Вечером он пошел в Дипломатическую службу и запросил краткую встречу с Огилви. Во время этой очень дружественной и непринужденной беседы Родченко ожидал его перехода к откровенности – который он весьма тщательно подготовил, проведя необходимое расследование.
– Летом вы отдыхаете на мысе Код, да? – поинтересовался генерал.
– В основном, только уикэнды. А жена и дети живут там весь сезон.
– Когда я работал в Вашингтоне, у меня были два хороших друга на мысе Код. Я провел с ними несколько чудных, как вы говорите, уикэндов. Возможно, вы знаете моих друзей, Фростов – Гардли и Кэрол Фрост?
– Конечно, я их знаю. Он адвокат, как и я, специализируется на морском законодательстве. Они живут вниз по береговой дороге, в Деннисе.
– А его жена – очень привлекательная женщина.
– Очень.
– Да. Вы не пробовали взять ее мужа работать к себе в фирму?
– Нет. У него своя фирма, «Фрост, Голдфарб и О’Шонесси», и клиентура на массачусетском побережье.
– У меня такое чувство, что я почти знаю вас, мистер Огилви, хоть и через общих знакомых.
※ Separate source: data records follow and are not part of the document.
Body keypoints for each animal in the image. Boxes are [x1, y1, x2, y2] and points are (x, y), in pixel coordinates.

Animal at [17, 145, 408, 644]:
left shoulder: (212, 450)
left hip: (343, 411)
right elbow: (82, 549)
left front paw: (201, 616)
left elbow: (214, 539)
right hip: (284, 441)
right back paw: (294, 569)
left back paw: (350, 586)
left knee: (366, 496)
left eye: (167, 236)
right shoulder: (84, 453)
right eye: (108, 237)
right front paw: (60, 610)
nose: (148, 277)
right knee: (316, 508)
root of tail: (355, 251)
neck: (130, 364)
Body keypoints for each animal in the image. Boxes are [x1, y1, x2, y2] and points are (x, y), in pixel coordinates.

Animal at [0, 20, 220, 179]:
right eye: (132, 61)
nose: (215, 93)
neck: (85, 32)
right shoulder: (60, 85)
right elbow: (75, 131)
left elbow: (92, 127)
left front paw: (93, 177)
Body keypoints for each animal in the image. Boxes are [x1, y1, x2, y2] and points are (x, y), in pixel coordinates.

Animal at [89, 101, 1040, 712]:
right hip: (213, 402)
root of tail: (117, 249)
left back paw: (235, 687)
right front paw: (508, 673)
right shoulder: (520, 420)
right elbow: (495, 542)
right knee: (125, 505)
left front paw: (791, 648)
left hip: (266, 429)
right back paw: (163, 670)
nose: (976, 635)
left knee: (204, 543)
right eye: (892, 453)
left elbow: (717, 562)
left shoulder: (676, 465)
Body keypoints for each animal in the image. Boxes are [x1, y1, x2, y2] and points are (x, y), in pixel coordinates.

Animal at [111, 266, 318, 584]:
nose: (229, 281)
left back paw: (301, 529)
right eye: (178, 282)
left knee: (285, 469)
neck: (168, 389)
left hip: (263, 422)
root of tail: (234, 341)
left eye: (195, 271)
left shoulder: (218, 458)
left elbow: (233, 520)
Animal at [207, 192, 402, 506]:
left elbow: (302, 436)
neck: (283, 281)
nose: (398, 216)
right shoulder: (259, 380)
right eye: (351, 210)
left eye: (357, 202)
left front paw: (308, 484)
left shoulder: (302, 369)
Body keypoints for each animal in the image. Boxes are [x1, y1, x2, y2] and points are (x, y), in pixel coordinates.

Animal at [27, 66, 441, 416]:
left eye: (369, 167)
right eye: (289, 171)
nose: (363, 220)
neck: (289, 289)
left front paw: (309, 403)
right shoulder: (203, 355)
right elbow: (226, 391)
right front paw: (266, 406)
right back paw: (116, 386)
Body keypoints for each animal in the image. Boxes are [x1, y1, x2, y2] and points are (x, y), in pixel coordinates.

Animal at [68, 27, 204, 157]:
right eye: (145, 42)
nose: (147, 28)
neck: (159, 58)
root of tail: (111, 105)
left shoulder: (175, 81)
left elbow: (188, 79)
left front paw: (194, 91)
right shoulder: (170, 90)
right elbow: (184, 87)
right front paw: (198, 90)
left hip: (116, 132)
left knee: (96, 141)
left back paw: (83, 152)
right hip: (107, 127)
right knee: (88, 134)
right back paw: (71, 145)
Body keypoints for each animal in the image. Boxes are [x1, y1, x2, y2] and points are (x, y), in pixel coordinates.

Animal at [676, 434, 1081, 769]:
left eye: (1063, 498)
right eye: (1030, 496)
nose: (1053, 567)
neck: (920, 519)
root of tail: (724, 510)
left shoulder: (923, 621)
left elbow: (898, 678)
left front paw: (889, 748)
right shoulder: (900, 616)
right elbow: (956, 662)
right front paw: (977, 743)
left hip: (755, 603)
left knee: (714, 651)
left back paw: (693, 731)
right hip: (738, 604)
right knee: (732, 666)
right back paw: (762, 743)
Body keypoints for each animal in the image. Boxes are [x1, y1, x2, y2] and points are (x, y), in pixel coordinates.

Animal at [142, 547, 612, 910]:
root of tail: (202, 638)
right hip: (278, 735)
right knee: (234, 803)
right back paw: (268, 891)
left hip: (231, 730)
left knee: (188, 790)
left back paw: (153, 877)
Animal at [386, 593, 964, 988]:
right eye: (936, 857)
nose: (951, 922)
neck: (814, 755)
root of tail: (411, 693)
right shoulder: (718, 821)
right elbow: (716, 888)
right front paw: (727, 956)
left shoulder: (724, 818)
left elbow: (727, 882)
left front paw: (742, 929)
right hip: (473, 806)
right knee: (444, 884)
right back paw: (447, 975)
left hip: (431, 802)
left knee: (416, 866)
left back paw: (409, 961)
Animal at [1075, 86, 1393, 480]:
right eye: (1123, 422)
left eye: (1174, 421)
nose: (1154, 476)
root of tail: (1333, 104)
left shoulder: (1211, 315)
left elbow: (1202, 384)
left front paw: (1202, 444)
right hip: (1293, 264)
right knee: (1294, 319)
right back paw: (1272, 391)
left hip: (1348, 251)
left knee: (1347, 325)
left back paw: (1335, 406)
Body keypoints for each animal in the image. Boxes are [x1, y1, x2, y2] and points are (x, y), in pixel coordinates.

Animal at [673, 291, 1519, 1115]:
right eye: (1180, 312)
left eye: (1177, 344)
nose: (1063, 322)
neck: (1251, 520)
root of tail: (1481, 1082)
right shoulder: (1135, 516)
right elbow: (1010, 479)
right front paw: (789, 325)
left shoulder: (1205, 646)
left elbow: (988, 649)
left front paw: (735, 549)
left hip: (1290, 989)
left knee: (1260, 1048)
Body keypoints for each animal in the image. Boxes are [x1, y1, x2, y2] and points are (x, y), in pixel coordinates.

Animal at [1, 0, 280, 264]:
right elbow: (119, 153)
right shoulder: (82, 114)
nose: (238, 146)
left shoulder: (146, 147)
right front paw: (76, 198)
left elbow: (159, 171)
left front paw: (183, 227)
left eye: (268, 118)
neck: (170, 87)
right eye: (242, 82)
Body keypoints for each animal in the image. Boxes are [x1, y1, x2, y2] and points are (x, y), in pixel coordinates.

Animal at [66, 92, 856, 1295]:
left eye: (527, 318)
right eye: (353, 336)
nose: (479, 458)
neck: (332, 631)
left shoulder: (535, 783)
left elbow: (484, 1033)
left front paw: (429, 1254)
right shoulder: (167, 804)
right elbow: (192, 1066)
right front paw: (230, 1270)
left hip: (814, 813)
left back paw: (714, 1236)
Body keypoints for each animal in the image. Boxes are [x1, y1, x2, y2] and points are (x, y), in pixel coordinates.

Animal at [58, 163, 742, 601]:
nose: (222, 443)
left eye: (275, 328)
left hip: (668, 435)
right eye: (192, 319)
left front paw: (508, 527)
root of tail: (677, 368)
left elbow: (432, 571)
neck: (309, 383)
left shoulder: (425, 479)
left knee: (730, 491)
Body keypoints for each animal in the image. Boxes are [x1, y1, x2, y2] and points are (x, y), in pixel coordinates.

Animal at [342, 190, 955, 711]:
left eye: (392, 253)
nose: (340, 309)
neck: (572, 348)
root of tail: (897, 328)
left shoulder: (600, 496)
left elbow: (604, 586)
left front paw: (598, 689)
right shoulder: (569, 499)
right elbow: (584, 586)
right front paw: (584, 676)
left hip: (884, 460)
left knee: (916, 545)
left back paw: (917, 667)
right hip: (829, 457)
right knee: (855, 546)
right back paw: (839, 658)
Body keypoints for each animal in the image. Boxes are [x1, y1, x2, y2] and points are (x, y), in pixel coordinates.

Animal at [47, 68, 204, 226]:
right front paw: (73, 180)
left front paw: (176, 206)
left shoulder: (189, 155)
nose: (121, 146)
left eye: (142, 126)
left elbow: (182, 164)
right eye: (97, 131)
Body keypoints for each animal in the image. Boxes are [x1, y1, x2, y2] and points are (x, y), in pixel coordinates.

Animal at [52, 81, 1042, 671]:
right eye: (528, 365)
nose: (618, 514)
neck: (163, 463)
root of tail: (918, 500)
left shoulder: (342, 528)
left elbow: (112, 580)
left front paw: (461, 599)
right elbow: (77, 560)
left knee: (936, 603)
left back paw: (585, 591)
– Жаль, мы не встречались на мысе.
– Что ж, пожалуй, я могу воспользоваться нашим почти близким знакомством – через общих друзей – и попросить об одолжении, гораздо меньшем, чем то, которое, насколько я понимаю, мое правительство охотно позволяет вам.
– Мне дали понять, что это обоюдно, – ответил Огилви.
– Ах, я ничего не смыслю в дипломатии, но понятно, что я мог бы замолвить за вас словечко, если вы поможете нам – мне и моему маленькому, хотя и не самому незначительному, отделу.
– Что от меня требуется?
– Есть тут один священник, социалистически ориентированный, воинственно настроенный священник, который считает себя марксистским агитатором, хорошо знакомый нью-йоркским судам. Он прибыл всего несколько часов назад и требует конфиденциальной встречи через пару часов. На проверку его заявлений просто нет времени, но, по его словам, у него есть целая история судебных «гонений» в Нью-Йорке, а также множество фотографий в газетах, так что вы, возможно, даже узнаете его.
– Возможно, если он тот, за кого себя выдает.
– Конечно! И так или иначе, ваши заслуги безусловно будут оценены нами.
Все было устроено. Огилви будет в толпе у собора Василия Блаженного поблизости от места встречи. Увидев, что к Родченко подошел священник в дальнем углу справа от алтаря, он должен был «случайно встретить» генерала КГБ, будто удивленно. Они должны были поздороваться до неучтивости кратко, так быстро и размыто, чтобы эпизод показался незначительным, словно встреча двух цивилизованных, но недружелюбных знакомых, которой они не могли избежать в общественном месте. Необходимо было подойти как можно ближе, потому что в том углу слабое освещение от свечей, адвокат мог не разглядеть лицо священника.
Огилви сыграл свою роль в духе юриста-стажера, который загоняет свидетеля обвинения в словесную ловушку вопросом, который можно опротестовать, а потом кричит: «Я отзываю свой вопрос», лишая тем самым обвинителя возможности сказать речь.